Hamilton and Khanh, who’ve been married for 20 years, met at a party Hamilton hosted. Khanh had left Vietnam as a girl, lived in several countries afterward, and was working in Des Moines as a seamstress. The couple moved to Sunstead Farm about 12 years ago. They’ve landscaped the gorgeous oak savannah with thousands of flowers, stonework, and all those vegetables.

On a spring day, Hamilton stopped tilling and offered his visitor a can of lemonade (all-natural, naturally). He pulled a handful of arugula from the ground and offered it as well (it was delicious).

Ah, yes, arugula, the leafy vegetable that Barack Obama made famous while campaigning in Iowa in 2007. The fact that he would mention the rising price of arugula was pounced upon by Hillary Clinton’s campaign to suggest that Obama was an elitist, while she was the champion of shot-and-beer commoners.

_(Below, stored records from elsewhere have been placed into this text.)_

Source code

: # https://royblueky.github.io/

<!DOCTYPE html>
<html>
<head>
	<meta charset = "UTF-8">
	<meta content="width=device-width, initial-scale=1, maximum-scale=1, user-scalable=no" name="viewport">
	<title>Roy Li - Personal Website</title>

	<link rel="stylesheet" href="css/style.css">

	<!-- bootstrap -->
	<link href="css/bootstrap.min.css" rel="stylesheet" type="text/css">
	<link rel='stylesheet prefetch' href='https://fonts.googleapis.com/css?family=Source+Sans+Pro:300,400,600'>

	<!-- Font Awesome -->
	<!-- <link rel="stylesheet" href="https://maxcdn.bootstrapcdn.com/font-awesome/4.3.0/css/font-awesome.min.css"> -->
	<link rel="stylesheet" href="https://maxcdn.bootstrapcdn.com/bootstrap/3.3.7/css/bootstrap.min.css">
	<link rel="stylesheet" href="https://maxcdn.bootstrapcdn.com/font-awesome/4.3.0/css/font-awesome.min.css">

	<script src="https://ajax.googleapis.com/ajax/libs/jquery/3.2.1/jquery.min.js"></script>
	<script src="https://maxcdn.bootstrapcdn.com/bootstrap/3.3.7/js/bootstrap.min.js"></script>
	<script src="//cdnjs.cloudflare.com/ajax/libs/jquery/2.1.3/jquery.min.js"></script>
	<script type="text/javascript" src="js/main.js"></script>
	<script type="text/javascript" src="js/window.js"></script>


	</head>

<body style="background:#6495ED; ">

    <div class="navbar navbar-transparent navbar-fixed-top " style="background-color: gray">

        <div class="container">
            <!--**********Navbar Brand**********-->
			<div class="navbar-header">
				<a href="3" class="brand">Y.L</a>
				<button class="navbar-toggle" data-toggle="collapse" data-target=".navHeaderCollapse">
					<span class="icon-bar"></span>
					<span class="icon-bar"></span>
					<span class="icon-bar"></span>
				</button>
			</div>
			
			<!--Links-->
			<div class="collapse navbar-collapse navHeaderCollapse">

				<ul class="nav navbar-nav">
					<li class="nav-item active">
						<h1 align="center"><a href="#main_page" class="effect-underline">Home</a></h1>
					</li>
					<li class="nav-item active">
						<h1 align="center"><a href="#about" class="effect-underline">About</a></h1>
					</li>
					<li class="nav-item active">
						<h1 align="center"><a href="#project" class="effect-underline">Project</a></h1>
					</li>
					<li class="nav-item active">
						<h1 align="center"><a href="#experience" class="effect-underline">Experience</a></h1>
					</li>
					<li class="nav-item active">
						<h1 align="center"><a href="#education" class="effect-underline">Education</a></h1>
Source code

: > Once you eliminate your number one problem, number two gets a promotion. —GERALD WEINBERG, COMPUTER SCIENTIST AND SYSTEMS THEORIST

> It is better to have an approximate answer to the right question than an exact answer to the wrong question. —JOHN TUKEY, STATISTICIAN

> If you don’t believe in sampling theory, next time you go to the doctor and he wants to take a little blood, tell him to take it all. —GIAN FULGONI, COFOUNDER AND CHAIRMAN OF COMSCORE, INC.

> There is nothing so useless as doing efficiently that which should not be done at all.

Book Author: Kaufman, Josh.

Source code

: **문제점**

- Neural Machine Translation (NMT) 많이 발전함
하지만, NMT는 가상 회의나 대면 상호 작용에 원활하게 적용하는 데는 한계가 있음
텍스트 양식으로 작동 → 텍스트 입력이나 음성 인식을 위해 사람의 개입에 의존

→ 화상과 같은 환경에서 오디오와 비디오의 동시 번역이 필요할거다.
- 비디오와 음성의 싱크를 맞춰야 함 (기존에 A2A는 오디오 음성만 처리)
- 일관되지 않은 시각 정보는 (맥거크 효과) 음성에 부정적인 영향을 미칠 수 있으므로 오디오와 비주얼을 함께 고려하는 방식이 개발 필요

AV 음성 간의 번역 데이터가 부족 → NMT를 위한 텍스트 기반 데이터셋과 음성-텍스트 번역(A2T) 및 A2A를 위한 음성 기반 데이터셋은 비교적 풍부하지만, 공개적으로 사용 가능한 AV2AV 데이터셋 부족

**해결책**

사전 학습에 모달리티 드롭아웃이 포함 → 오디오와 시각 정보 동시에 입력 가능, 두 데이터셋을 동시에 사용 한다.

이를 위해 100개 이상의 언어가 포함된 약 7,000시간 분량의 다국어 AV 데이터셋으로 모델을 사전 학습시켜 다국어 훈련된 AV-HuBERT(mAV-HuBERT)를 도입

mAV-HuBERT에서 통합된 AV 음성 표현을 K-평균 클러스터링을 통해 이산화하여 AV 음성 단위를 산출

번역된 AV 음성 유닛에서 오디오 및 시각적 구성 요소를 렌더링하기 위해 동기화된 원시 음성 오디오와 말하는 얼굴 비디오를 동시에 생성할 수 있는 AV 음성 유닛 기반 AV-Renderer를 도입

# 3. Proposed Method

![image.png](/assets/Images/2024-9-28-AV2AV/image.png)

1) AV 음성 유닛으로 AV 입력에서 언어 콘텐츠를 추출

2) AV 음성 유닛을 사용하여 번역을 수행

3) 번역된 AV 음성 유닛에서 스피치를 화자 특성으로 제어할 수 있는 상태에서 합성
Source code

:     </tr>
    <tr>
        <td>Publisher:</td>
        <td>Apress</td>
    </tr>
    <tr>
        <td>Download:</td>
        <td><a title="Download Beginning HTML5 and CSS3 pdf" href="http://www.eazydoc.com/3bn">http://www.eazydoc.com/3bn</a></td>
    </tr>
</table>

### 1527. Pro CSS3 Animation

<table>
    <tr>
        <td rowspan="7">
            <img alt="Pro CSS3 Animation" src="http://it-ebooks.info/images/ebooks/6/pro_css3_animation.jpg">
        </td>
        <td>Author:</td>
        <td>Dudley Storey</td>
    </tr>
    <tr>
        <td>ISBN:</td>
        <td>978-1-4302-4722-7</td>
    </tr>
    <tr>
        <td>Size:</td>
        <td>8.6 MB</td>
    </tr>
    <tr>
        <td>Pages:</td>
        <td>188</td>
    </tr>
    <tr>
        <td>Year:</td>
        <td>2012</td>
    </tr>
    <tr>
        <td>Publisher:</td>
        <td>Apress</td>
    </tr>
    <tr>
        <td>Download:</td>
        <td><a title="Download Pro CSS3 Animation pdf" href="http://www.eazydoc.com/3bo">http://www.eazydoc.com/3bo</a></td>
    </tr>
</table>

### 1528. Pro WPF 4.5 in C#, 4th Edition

This is the criticism that makes the normally calm Hamilton bristle, the perception that he and the people who operate smaller farms or gardens are elite pretenders, somehow less serious and less worthy than people who operate 20,000-acre mega-farms.

In fact, Hamilton says, it’s the small farmers and their families who present the best opportunity for restoring Main Street and repopulating rural America. That’s why he’s been involved with Vilsack’s “Know Your Farmer, Know Your Food” initiative. The program is designed to establish, expand and promote farmers markets and other direct-to-consumer opportunities, giving more people access to fresh vegetables while generating income for rural communities. 

It’s also why he has urged the Obama administration to launch a New Farmer Corps, with a goal of establishing 500,000 new farmers in the next decade. “I now know that we have to develop a new economy in rural America,” Vilsack says. “Neil has always been interested in that.”

After Obama was elected, the Clear Lake-based group “Food Democracy Now!”  named six “sustainable choices” for secretary of agriculture. Hamilton was one of them. “If you didn’t find it flattering to be considered, there’s something wrong with you,” he says.

But he’s thrilled with Vilsack, calling him “one of the best secretaries we have had. His view is, if we’re going to try to revitalize rural America, it’s going to take a lot of people. I’m very pleased to be a foot soldier in their efforts.”

A foot soldier? He has again understated his role. In the food revolution, there are few people who have spent more time on the front lines than Neil Hamilton.

“Certainly we can find some satisfaction in the improvements and changes that have happened in Iowa’s food system in the last 10 years,” he says. “If I played some small part in that—which I think I did, I hope I did—then that’s great.”